Dr. Feynman’s delight with life shines through everything--nothing gets him down for long. The reasons for this attitude are his ever-present compulsion to learn and discover, his urge to follow his insatiable curiosity (about everything!) wherever it might lead, his willingness to simply state whatever he thinks when asked, and his refusal to always take life so seriously. It is evident that Dr. Feynman has achieved what many can only dream of--living a meaningful and accomplished life while still being able to find absolute joy and fun in so much of how we spend that life.
It’s hard to imagine anyone that would not find this an interesting and enjoyable read. Although Dr. Feynman is a physicist, this is not a science book, and the reader really needs nothing in the way of a scientific background to fully enjoy it.
The book is divided into five parts corresponding to different parts of the author’s life. Within each part, the stories themselves are rarely more than half a dozen pages long, and none depend on the others. Although I read it cover-to-cover in order, it would be easy to open to any of the stories and read it independently. It is one of those books one could pick up when there are only a few minutes to read. But your experience may be like mine, and you may not want to put it down again!
Highly recommended for just about anyone!

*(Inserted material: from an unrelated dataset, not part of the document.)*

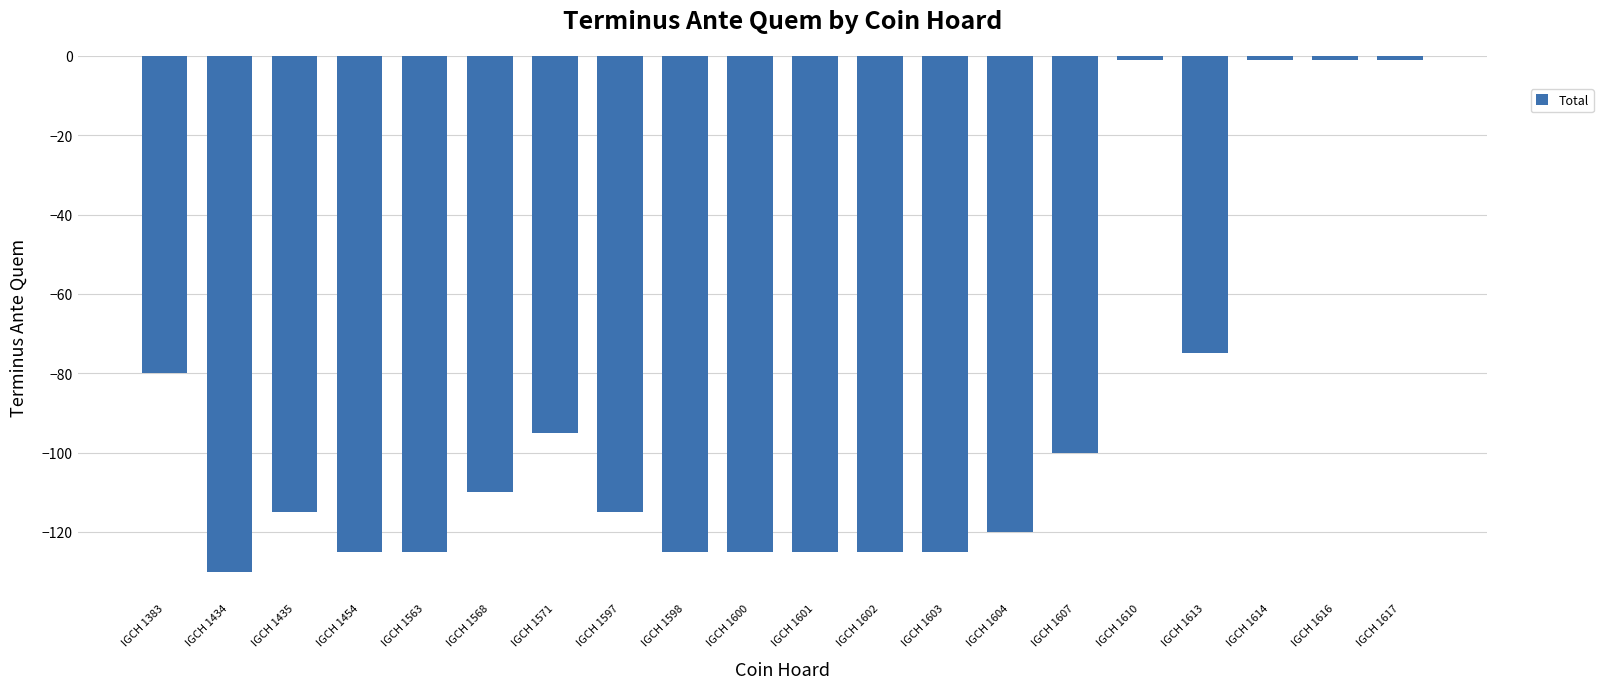

Reading left to right, transcribe all the data shown in this chart.

-80	-130	-115	-125	-125	-110	-95	-115	-125	-125	-125	-125	-125	-120	-100	-1	-75	-1	-1	-1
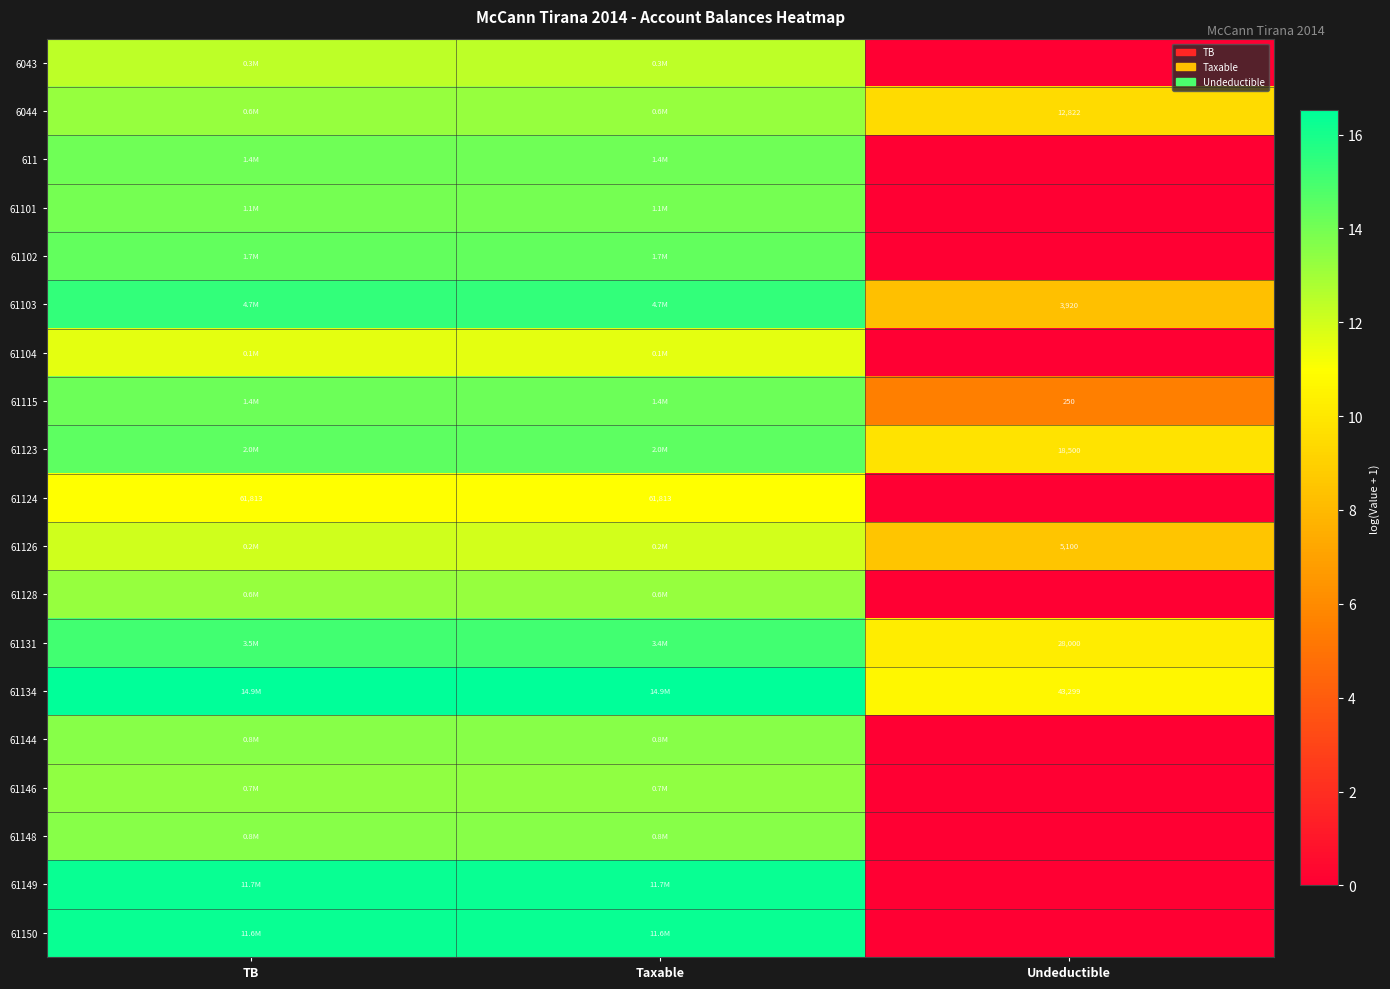

What is the difference between the second highest and minimum values in the 61131 series?

4.8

I think Feynman sounds like "one hell of a great guy." He isn't a great author, but the book is immensely readable and a lot of fun. Plus, for me anyway, I learned a lot about myself. He definitely had me beat in the IQ department, but I think we had a lot in common...Namely intense curiosity from an early age. I enjoyed reading how that manifested itself in a genius.
When I finished this book, I immediately bought Feynman's "What Do You Care....", and after that "Six Not So Easy Pieces....". Think I'm finally Feynman-ed out, but I'm glad I read his books.